README: A graphics code to plot phase diagrams
https://doi.org/10.5061/dryad.t4b8gtjc4
The dataset shows the data in Figure 1 of the related research paper. Figure 1 is of the type of a phase diagram, which depicts the evolutionary dynamics of investors, trustworthy trustees, and untrustworthy trustees, without incentive in a finite population. The dataset contains data on the computation of stationary distributions of Figure 1.
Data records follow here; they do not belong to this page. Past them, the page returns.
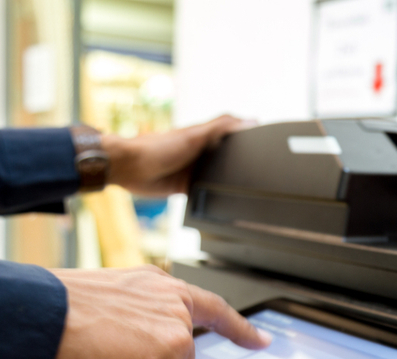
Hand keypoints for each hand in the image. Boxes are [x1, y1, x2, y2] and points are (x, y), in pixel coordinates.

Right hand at [48, 265, 270, 358]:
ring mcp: (177, 323)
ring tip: (101, 358)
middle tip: (106, 357)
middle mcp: (174, 298)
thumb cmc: (57, 313)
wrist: (38, 313)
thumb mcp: (109, 311)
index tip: (261, 341)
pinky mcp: (172, 348)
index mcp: (158, 285)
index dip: (237, 329)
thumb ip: (139, 328)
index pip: (210, 307)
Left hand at [102, 115, 255, 196]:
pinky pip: (204, 192)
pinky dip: (212, 196)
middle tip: (261, 167)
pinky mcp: (186, 187)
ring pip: (217, 175)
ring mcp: (193, 170)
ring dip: (227, 180)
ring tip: (247, 186)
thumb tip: (249, 120)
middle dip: (241, 161)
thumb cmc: (158, 147)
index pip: (231, 133)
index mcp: (204, 137)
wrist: (131, 169)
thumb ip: (220, 128)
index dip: (247, 134)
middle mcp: (200, 153)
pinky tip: (221, 200)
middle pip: (226, 156)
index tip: (265, 138)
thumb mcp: (194, 135)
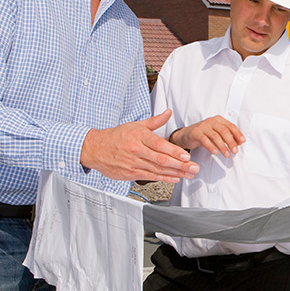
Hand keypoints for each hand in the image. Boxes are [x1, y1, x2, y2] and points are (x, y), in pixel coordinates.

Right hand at [80, 110, 199, 182]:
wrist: (95, 148)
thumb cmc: (116, 136)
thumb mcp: (135, 125)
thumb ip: (154, 121)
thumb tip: (168, 112)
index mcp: (139, 136)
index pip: (159, 145)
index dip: (174, 152)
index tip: (187, 155)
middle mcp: (136, 150)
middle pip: (161, 159)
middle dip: (180, 165)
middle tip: (194, 167)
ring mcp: (133, 163)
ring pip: (157, 170)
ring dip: (175, 173)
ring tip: (188, 174)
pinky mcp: (130, 173)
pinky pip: (150, 176)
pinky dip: (164, 178)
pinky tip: (174, 178)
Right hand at [170, 116, 244, 156]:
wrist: (187, 135)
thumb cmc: (204, 134)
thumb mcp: (217, 135)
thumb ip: (228, 137)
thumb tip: (239, 142)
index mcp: (218, 120)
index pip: (230, 126)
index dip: (237, 134)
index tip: (242, 142)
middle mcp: (211, 121)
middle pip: (224, 131)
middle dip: (231, 142)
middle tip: (235, 151)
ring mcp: (203, 126)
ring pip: (215, 136)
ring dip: (222, 146)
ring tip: (227, 154)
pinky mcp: (196, 132)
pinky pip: (205, 139)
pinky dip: (211, 146)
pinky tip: (215, 152)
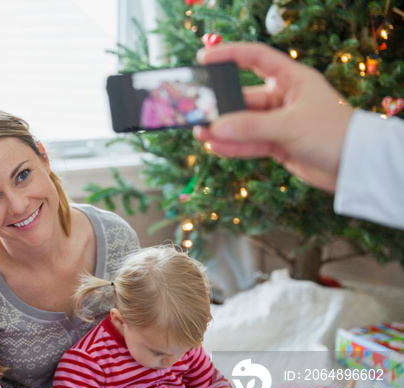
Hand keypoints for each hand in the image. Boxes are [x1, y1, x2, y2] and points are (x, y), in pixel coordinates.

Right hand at [192, 42, 353, 192]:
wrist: (356, 167)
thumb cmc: (332, 134)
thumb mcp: (289, 126)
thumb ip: (250, 127)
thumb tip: (215, 129)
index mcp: (291, 79)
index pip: (255, 59)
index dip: (229, 56)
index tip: (203, 60)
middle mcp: (283, 98)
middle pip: (243, 98)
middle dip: (221, 107)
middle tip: (197, 112)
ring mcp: (279, 123)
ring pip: (243, 124)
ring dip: (223, 130)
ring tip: (200, 133)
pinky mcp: (277, 145)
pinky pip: (249, 143)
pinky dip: (232, 146)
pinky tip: (214, 147)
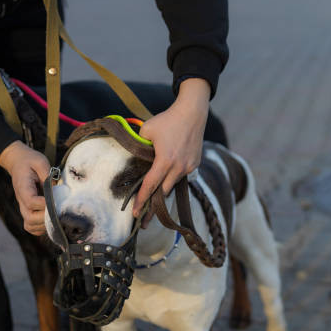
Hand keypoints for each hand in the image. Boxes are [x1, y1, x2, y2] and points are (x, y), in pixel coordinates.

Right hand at [0, 141, 49, 235]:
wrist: (18, 162)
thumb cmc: (30, 161)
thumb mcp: (40, 162)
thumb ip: (48, 175)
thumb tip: (58, 188)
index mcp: (23, 188)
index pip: (31, 202)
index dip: (45, 204)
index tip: (57, 201)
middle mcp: (21, 200)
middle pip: (30, 218)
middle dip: (47, 218)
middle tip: (60, 211)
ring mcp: (23, 207)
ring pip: (30, 225)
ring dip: (45, 225)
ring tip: (57, 216)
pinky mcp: (27, 211)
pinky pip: (31, 226)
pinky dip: (41, 228)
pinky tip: (52, 220)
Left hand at [132, 78, 210, 227]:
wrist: (192, 113)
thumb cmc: (167, 120)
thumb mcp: (147, 130)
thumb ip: (140, 147)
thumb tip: (135, 158)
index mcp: (165, 160)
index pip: (150, 185)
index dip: (142, 200)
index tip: (136, 214)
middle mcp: (179, 167)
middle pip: (163, 192)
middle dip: (153, 205)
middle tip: (144, 218)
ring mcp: (189, 167)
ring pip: (173, 186)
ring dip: (163, 192)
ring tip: (154, 204)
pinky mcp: (195, 164)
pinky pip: (181, 177)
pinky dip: (173, 179)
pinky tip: (167, 180)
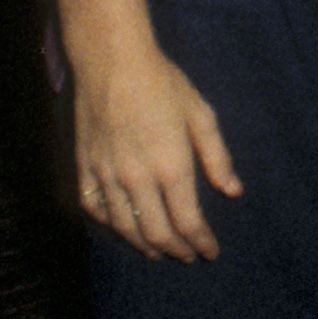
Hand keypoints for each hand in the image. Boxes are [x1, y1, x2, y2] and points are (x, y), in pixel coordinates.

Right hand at [73, 44, 239, 261]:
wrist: (111, 62)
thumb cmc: (163, 84)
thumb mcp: (201, 115)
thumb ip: (217, 157)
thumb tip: (233, 191)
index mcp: (171, 166)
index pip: (188, 221)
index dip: (202, 242)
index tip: (211, 252)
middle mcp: (137, 179)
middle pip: (156, 233)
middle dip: (176, 250)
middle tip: (188, 256)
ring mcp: (107, 175)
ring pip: (124, 227)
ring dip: (144, 245)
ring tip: (158, 252)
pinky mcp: (84, 168)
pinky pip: (95, 209)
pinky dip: (111, 225)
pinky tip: (122, 227)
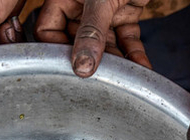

Description of the data and file structure
These phase diagrams in our main text can be obtained through the provided Matlab code.
Code/Software
Matlab
Description: The main code file is "threemain722", its function is to calculate the stationary distribution and the gradient of selection which are the main components of the phase diagram. In addition, the code file "nchoosek_optimized" is an improved version of Matlab's own function "nchoosek", which is used to compute combinatorial numbers and is slightly faster than "nchoosek". Finally, the code file "quiverc" performs a colour mapping function on the gradient of selection. Furthermore, the code file "quiverc" is referenced as follows:
Bertrand Dano. Quiverc (https://www.mathworks.com/matlabcentral/fileexchange/3225-quiverc), MATLAB Central File Exchange.
Methods
We use MATLAB to numerically compute the evolutionary dynamics of the system.